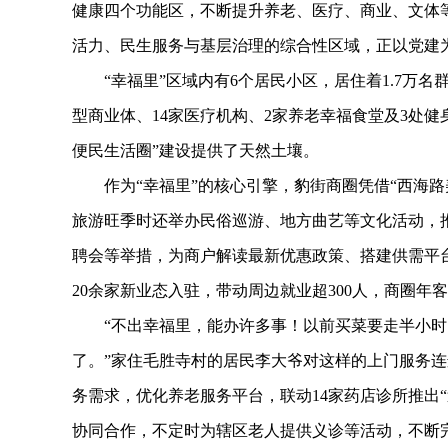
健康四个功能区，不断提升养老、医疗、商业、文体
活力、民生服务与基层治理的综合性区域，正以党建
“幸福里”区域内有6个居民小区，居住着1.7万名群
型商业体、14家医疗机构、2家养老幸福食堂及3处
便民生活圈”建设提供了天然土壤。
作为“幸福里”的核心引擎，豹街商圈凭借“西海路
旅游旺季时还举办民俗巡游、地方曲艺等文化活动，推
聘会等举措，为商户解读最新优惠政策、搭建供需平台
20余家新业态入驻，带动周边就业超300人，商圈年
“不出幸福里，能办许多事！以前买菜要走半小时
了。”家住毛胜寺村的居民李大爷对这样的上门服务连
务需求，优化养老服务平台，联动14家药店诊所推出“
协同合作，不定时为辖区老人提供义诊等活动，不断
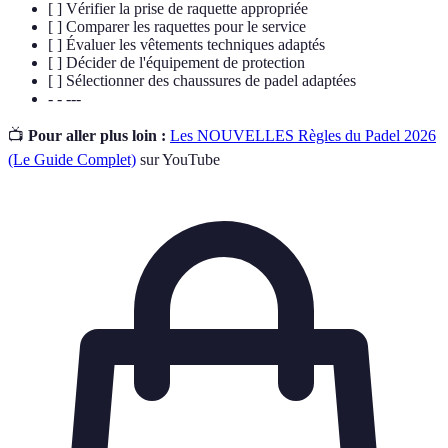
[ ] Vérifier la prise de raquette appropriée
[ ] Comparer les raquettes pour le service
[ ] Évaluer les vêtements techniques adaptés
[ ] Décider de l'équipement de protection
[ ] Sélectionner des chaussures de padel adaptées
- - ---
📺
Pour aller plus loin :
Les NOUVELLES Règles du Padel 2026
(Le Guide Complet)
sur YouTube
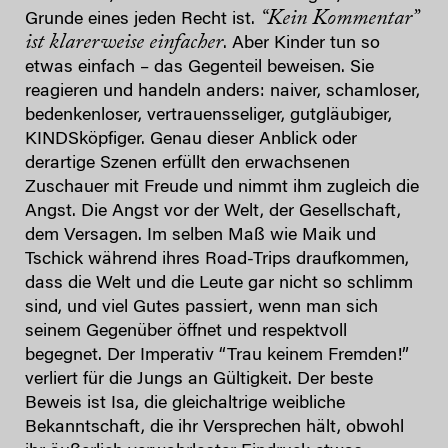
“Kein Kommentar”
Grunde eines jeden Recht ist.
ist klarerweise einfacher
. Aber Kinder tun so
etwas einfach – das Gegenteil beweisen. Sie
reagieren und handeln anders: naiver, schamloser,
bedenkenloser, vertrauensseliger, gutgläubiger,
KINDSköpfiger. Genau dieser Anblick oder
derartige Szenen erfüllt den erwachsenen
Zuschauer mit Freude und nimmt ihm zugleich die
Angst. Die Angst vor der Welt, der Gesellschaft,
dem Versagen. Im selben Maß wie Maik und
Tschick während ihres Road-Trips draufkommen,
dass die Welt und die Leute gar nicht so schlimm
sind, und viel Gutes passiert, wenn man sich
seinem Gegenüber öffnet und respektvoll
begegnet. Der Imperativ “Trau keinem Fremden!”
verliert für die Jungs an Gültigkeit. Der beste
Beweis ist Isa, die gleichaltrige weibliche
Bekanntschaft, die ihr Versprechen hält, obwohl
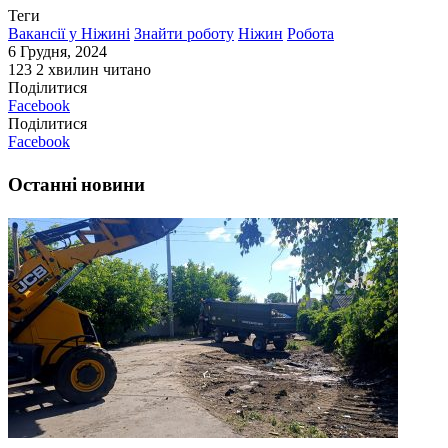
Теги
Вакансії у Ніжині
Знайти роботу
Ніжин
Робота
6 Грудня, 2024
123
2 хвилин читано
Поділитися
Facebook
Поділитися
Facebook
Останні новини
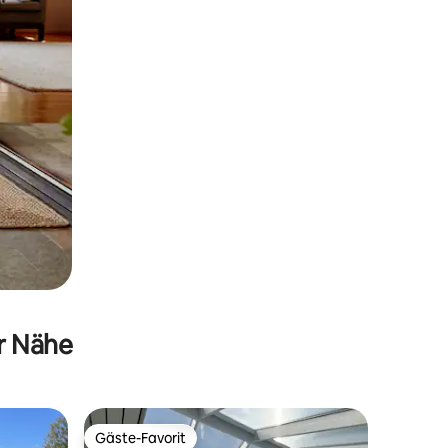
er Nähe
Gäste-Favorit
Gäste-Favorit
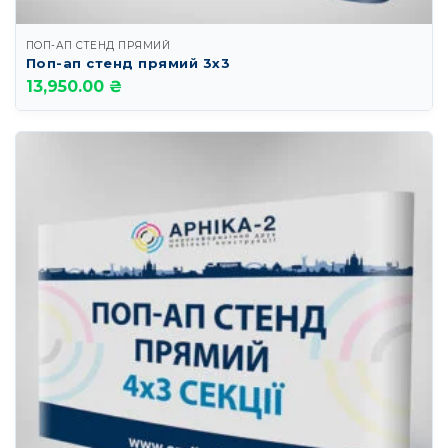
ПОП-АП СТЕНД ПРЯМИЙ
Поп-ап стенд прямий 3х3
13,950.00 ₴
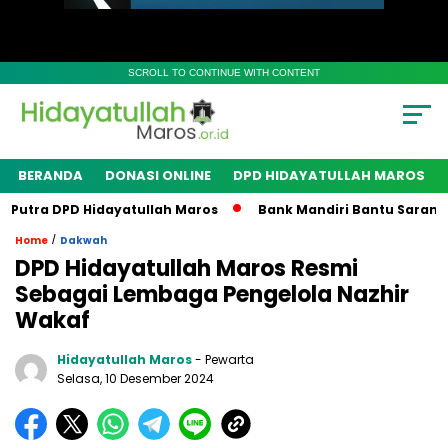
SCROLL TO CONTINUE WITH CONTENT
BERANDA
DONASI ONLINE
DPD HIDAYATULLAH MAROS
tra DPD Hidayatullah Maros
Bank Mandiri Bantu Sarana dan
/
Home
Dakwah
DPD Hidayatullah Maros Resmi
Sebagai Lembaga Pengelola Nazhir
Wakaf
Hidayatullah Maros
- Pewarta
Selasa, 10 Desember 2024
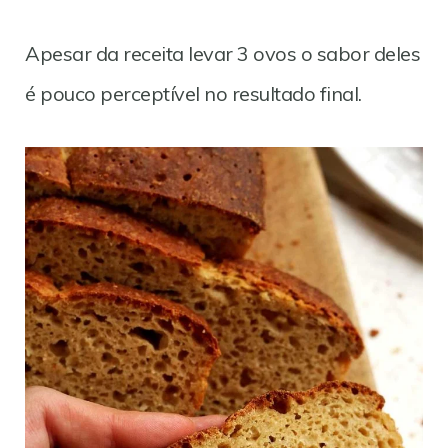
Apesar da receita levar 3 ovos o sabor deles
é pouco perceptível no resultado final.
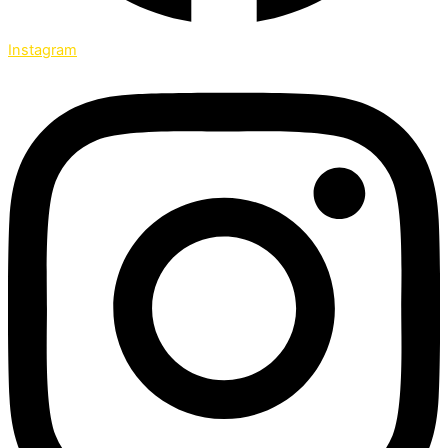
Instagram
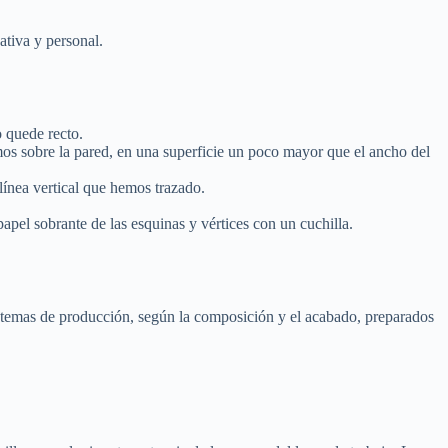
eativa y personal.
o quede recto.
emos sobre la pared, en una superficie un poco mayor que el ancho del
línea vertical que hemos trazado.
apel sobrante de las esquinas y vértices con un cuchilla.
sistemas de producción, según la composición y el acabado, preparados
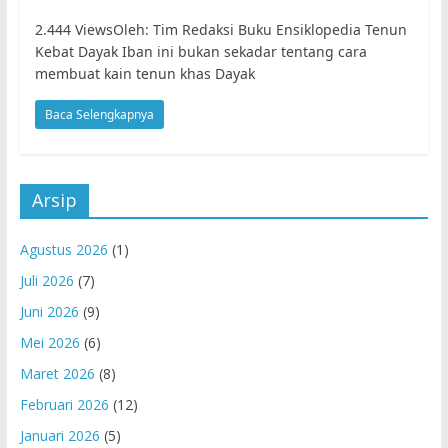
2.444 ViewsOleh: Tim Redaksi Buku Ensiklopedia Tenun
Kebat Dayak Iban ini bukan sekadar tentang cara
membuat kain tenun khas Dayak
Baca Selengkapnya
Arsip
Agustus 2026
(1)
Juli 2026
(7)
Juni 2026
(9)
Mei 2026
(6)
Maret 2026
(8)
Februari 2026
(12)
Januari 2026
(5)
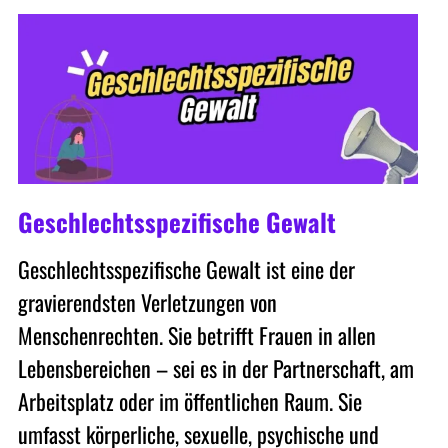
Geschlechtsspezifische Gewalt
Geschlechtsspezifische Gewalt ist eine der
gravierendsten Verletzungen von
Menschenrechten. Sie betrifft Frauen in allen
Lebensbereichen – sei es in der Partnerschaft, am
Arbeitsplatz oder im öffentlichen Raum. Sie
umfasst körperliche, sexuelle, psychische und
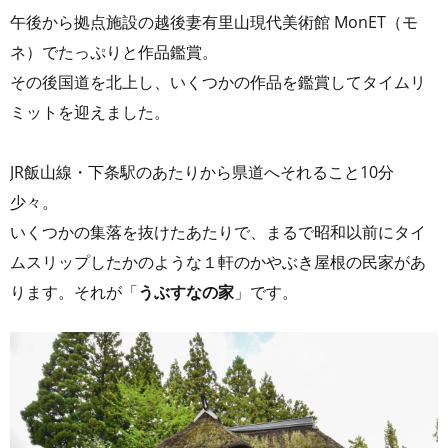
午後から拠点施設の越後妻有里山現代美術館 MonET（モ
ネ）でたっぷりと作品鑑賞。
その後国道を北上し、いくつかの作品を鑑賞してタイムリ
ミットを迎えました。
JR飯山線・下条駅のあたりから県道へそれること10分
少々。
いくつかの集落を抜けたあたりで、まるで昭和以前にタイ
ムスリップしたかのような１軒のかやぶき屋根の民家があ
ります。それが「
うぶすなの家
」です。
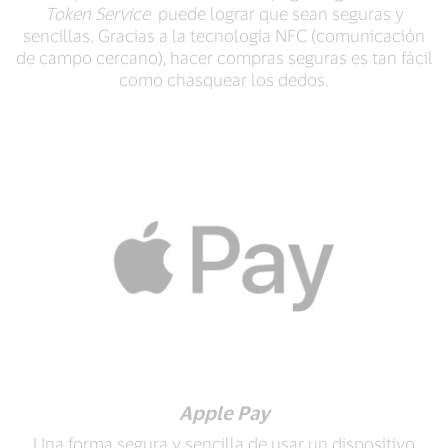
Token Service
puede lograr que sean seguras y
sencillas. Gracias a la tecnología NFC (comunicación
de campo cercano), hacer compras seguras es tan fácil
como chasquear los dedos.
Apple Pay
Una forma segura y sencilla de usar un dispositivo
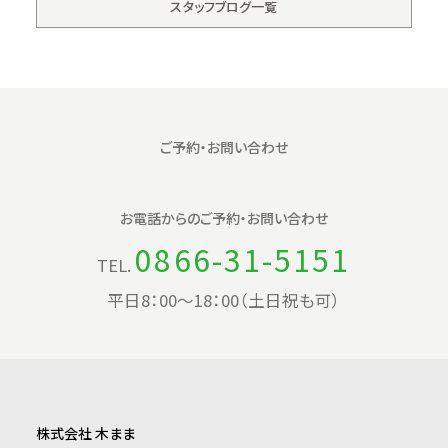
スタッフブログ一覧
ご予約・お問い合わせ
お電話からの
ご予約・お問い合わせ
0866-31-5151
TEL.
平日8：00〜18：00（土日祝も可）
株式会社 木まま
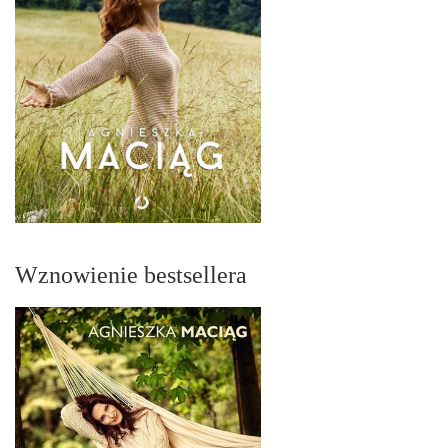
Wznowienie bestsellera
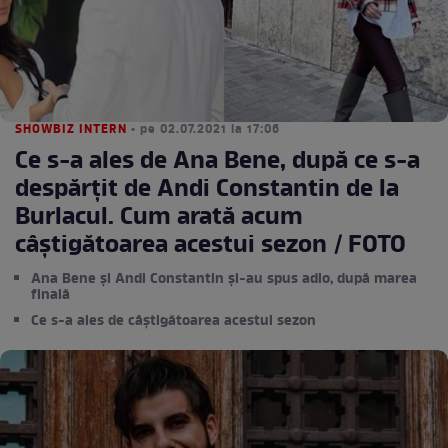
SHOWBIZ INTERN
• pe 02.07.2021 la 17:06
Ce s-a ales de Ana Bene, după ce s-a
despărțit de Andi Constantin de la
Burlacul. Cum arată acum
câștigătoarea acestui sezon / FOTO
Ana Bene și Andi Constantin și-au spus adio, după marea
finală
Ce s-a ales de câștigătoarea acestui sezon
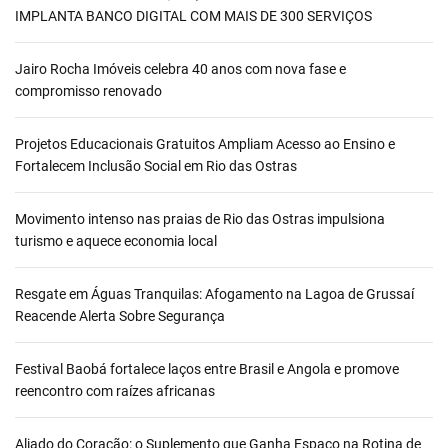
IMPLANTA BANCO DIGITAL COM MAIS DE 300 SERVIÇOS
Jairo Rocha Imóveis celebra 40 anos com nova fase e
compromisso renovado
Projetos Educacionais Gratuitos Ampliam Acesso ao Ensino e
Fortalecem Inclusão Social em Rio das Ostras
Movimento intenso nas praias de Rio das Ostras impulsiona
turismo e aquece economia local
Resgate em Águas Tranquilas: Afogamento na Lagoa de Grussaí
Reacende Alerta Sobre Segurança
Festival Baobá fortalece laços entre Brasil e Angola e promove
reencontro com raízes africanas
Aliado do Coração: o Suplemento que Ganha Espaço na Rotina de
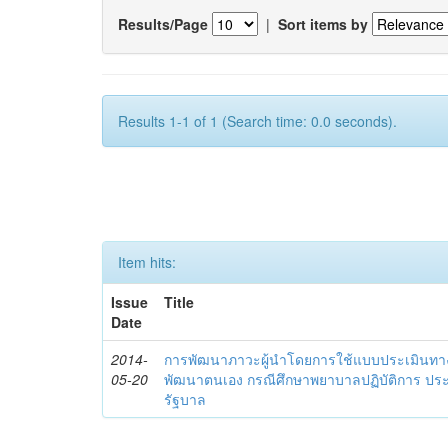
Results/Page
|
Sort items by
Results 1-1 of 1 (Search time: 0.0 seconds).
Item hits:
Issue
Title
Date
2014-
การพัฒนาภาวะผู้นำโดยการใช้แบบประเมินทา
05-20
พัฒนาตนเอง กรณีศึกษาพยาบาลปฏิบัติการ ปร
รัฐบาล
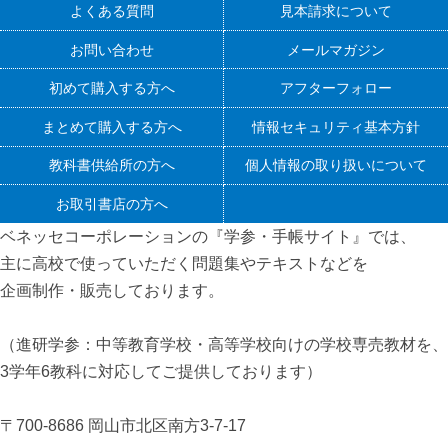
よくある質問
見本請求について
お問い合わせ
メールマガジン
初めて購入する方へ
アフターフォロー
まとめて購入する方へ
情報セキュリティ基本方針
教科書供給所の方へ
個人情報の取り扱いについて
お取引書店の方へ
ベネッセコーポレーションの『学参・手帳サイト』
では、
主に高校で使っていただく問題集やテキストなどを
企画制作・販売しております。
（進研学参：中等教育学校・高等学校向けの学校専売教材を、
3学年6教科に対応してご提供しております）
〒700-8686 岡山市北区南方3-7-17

> [Problem requirements]: Using the material above, transcribe exactly the lines from the one holding "(Le Guide Complet)" to the one holding "dass die Welt", both ends kept. Do not carry over any pictures.

> [Your response]:
(Le Guide Complet)
sur YouTube
“Kein Kommentar”
Grunde eines jeden Recht ist.
ist klarerweise einfacher
. Aber Kinder tun so
etwas einfach – das Gegenteil beweisen. Sie
reagieren und handeln anders: naiver, schamloser,
bedenkenloser, vertrauensseliger, gutgläubiger,
KINDSköpfiger. Genau dieser Anblick oder
derartige Szenen erfüllt den erwachsenen
Zuschauer mit Freude und nimmt ihm zugleich die
Angst. Die Angst vor der Welt, der Gesellschaft,
dem Versagen. Im selben Maß wie Maik und
Tschick während ihres Road-Trips draufkommen,
dass die Welt und die Leute gar nicht so schlimm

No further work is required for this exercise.